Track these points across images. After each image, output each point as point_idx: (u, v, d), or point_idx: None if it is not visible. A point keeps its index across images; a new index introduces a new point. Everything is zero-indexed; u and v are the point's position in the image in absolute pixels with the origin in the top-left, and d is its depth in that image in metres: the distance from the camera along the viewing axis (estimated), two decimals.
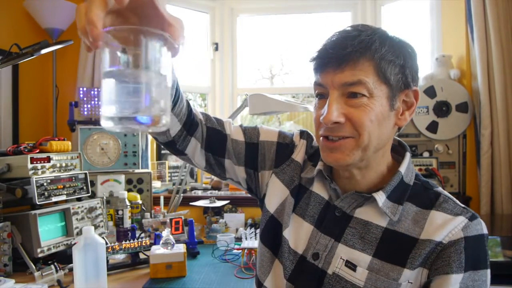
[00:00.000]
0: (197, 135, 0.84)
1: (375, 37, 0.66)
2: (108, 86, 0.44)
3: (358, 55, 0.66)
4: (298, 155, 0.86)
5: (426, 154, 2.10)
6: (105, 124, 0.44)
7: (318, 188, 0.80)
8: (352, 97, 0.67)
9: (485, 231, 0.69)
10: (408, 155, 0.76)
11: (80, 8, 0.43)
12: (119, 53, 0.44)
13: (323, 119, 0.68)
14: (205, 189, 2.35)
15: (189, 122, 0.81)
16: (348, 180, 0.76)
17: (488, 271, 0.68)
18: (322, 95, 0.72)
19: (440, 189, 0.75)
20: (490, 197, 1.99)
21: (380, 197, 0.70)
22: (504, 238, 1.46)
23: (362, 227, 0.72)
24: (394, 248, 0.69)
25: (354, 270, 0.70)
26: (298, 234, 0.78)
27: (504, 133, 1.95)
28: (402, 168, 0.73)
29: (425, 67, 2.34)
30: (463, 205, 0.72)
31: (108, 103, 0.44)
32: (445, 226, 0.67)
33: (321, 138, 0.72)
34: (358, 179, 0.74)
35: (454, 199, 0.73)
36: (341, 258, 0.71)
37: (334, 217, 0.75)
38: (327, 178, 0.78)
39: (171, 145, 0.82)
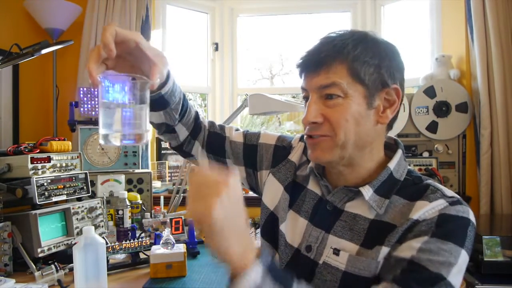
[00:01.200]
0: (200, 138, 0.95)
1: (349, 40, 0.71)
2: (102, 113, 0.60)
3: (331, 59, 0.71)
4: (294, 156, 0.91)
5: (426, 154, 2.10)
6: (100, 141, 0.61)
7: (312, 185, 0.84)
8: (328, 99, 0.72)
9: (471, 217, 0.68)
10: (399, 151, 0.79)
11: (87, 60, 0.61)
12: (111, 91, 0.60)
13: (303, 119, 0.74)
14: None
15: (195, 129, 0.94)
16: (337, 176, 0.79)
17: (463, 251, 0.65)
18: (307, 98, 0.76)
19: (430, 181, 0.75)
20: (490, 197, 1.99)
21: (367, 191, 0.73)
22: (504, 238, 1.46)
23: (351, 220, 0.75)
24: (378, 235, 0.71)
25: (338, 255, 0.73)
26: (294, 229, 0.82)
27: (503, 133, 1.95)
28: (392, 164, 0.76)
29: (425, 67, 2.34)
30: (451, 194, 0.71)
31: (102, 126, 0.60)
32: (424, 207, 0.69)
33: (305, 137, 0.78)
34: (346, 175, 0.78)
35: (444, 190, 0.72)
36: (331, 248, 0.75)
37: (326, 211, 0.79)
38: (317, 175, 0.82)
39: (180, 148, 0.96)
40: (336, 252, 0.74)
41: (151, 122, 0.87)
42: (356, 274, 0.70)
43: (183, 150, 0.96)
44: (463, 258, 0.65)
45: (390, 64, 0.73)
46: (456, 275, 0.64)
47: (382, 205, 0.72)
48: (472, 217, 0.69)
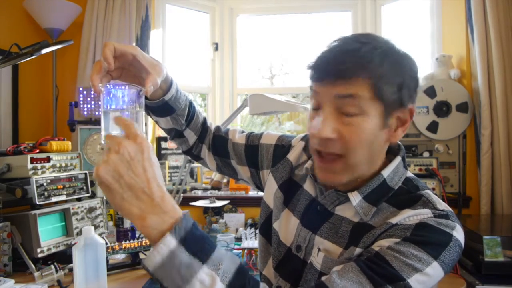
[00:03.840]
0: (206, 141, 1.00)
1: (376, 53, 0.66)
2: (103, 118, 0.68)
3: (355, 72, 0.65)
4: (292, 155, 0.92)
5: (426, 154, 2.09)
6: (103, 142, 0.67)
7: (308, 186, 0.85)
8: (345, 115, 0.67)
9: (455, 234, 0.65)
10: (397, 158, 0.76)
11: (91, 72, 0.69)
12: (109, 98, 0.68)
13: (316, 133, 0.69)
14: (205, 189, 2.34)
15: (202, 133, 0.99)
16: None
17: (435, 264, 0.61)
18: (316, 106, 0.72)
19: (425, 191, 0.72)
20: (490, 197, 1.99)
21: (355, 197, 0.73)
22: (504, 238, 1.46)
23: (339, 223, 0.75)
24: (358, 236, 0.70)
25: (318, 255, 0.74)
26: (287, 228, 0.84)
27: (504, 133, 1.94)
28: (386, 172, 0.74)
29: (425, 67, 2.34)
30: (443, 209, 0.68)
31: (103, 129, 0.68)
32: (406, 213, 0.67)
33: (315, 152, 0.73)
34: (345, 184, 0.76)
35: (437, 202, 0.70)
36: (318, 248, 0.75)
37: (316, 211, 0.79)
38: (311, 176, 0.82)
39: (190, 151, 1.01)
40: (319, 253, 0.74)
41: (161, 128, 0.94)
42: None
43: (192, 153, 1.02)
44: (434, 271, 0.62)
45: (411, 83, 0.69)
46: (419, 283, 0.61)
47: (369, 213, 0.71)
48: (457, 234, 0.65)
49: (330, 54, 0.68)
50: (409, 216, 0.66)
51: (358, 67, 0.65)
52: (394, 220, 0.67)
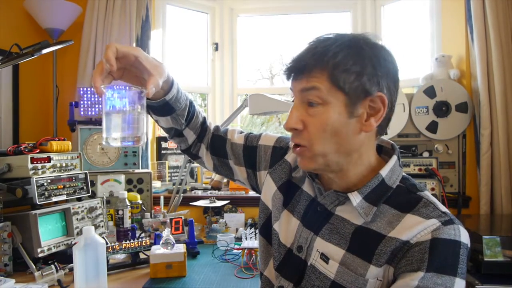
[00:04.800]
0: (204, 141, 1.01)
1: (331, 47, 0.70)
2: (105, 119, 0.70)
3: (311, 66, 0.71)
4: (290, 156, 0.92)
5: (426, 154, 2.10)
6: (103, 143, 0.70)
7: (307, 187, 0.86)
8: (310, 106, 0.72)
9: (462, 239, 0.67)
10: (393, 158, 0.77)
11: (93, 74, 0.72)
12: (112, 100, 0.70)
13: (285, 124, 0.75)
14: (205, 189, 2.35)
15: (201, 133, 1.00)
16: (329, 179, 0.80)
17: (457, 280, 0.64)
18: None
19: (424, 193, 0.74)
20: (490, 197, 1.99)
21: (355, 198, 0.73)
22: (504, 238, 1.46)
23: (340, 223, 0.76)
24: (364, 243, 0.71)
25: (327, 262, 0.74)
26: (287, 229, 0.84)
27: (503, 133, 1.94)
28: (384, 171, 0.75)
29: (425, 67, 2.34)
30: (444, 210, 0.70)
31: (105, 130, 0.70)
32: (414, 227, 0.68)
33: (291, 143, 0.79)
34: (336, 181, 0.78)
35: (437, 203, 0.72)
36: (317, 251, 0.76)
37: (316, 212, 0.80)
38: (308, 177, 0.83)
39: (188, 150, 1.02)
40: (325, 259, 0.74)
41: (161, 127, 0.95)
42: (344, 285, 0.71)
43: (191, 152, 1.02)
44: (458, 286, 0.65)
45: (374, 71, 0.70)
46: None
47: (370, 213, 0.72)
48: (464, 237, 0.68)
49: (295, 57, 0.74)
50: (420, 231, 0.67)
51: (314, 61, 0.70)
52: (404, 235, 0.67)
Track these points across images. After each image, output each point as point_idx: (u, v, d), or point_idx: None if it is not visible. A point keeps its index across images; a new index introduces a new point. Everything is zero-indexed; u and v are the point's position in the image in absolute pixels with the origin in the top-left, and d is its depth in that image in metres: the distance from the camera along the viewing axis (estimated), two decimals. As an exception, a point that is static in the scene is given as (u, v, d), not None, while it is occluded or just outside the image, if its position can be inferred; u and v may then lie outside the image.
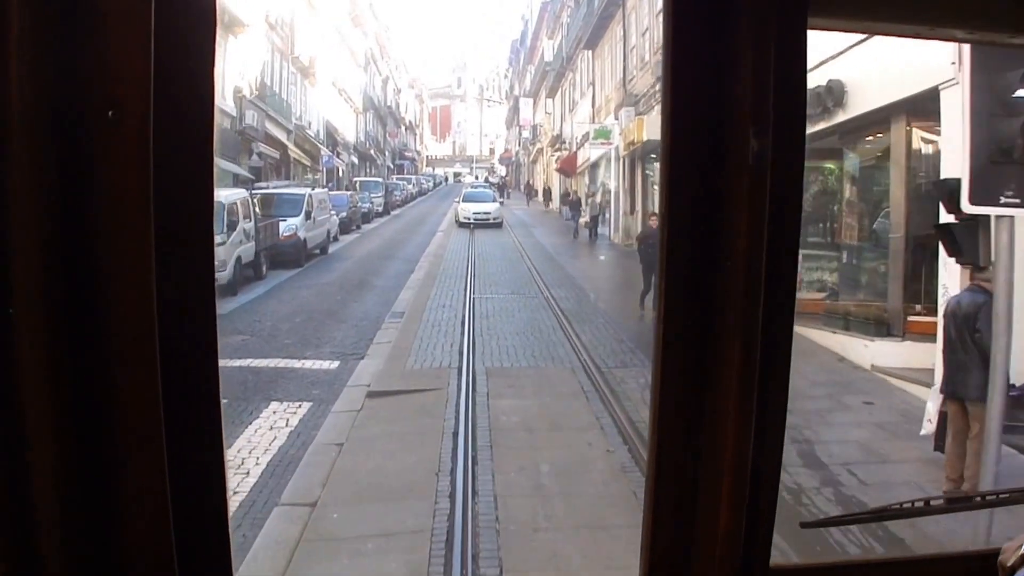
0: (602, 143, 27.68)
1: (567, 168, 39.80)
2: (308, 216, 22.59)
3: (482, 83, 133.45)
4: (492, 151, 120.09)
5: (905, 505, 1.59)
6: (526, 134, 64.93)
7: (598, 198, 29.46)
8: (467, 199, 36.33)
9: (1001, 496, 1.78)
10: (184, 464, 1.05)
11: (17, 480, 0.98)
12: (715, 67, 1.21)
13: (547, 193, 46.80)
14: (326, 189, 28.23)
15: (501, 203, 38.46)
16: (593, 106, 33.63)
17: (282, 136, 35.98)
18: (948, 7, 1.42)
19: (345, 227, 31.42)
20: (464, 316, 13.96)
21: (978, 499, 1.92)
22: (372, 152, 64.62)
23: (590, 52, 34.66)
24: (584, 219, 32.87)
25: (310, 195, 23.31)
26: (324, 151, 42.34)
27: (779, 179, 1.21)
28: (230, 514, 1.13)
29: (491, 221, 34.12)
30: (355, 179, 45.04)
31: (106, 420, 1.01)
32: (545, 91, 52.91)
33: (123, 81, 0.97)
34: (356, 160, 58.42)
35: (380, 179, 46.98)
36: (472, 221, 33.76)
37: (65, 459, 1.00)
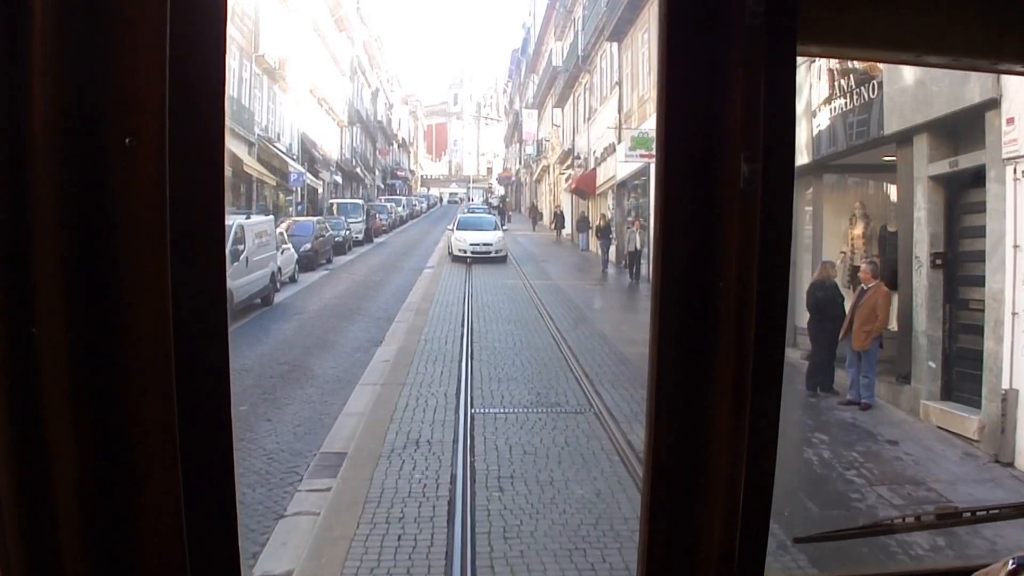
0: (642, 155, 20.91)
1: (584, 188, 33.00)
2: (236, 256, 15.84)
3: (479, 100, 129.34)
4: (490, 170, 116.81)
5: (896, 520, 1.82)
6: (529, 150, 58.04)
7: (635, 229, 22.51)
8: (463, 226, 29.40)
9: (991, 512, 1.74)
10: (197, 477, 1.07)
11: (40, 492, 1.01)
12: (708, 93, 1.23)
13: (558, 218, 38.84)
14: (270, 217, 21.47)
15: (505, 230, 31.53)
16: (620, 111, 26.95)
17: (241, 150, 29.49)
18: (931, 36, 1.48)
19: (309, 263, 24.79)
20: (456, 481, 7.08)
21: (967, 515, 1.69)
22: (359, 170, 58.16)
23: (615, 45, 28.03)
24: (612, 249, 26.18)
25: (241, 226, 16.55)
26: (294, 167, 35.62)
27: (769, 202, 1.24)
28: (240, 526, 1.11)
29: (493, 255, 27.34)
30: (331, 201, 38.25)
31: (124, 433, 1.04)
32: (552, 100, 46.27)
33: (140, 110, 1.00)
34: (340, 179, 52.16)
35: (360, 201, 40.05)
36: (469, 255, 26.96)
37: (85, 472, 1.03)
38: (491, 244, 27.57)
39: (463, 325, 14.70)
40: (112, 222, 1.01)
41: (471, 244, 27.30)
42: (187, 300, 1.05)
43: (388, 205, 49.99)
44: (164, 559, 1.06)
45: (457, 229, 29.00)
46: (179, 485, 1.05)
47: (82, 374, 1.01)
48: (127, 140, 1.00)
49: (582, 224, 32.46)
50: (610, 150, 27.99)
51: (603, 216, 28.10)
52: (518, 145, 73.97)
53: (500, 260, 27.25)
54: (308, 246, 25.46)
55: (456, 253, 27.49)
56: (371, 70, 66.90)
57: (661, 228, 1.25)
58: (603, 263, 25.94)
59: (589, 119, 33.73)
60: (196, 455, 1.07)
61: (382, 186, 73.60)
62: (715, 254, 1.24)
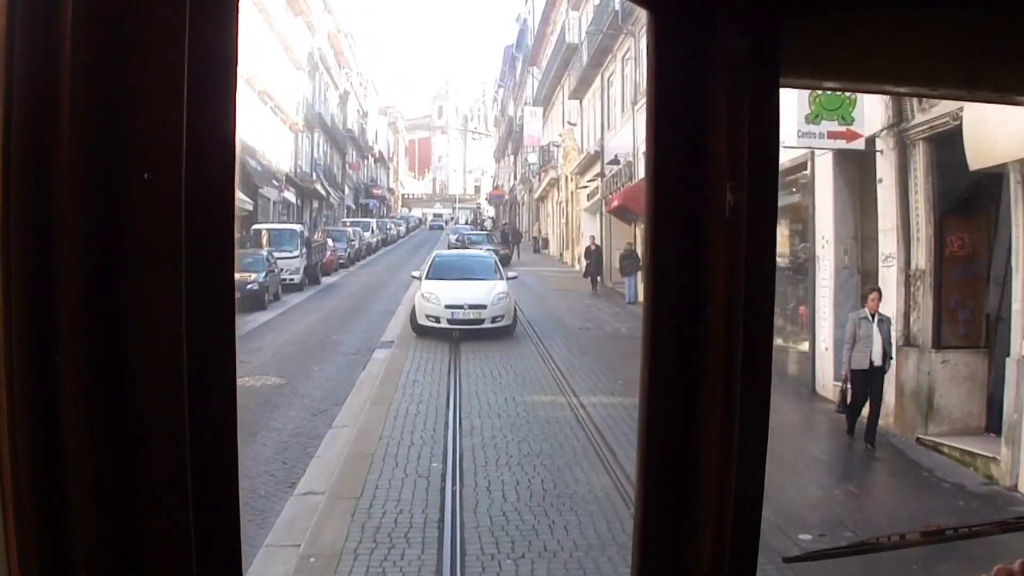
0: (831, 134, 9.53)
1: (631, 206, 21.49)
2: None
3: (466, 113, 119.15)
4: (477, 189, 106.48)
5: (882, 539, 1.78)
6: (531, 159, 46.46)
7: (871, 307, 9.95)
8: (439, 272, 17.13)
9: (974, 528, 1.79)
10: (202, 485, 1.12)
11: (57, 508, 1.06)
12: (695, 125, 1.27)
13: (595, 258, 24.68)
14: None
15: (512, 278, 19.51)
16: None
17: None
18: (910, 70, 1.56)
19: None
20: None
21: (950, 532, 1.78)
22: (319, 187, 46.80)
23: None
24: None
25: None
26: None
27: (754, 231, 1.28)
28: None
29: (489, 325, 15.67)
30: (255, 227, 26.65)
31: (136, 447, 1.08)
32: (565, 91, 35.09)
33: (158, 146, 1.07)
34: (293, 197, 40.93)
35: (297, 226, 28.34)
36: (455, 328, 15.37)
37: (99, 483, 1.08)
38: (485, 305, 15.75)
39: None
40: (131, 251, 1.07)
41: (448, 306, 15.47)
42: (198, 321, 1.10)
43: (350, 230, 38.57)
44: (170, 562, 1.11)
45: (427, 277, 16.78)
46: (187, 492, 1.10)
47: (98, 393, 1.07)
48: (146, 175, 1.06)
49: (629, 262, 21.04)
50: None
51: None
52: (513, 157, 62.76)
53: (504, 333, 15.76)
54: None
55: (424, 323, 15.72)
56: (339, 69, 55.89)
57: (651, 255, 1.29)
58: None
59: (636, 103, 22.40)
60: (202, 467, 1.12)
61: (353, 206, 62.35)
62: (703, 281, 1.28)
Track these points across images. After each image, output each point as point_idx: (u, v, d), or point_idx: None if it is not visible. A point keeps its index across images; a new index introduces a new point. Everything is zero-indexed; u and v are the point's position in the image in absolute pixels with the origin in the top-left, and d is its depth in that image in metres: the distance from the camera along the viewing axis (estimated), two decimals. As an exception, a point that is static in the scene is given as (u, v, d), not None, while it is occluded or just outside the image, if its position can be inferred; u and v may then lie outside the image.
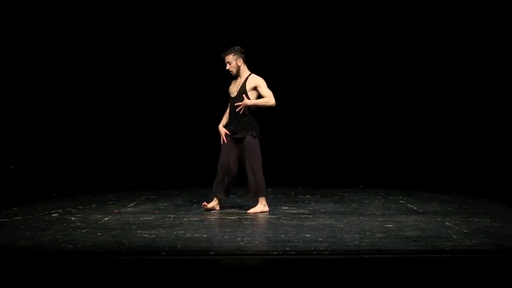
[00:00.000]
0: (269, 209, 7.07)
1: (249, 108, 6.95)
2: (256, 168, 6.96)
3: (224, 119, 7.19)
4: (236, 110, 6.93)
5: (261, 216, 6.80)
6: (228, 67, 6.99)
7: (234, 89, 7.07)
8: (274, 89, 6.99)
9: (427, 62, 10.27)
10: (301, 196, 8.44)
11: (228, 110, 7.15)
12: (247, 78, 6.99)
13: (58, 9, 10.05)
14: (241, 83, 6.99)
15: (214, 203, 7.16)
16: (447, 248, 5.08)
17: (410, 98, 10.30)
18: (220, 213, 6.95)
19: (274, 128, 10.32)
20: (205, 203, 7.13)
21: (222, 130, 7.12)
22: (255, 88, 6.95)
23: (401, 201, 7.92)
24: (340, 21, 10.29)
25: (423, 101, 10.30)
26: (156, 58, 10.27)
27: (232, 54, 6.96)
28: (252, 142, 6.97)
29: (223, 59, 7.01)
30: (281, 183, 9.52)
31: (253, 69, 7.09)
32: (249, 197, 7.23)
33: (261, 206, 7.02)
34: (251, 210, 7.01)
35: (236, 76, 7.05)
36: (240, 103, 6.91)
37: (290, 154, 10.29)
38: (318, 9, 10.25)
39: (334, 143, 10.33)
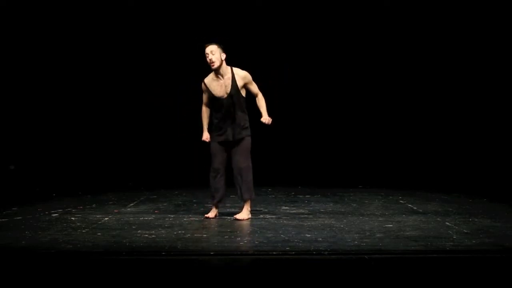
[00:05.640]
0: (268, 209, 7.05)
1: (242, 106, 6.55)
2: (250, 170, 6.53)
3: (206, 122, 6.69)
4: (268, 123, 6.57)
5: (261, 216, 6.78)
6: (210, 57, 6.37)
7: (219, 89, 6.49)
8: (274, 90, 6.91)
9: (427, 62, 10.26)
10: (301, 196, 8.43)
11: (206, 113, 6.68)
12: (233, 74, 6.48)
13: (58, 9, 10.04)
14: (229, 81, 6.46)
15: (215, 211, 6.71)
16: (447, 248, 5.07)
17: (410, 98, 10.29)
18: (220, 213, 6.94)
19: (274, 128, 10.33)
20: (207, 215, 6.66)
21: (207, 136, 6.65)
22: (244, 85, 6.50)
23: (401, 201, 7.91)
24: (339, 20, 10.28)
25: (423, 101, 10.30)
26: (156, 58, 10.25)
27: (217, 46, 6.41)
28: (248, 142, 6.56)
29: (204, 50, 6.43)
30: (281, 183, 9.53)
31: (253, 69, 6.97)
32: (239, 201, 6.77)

------------------------------------------------------------

**REQUIRED WORK**
Using only the listing above, restate exactly the lines from the line containing "30: (281, 183, 9.52)" through the line containing "39: (334, 143, 10.33)", both included.

**RESPONSE TO THE EXERCISE**
30: (281, 183, 9.52)
31: (253, 69, 7.09)
32: (249, 197, 7.23)
33: (261, 206, 7.02)
34: (251, 210, 7.01)
35: (236, 76, 7.05)
36: (240, 103, 6.91)
37: (290, 154, 10.29)
38: (318, 9, 10.25)
39: (334, 143, 10.33)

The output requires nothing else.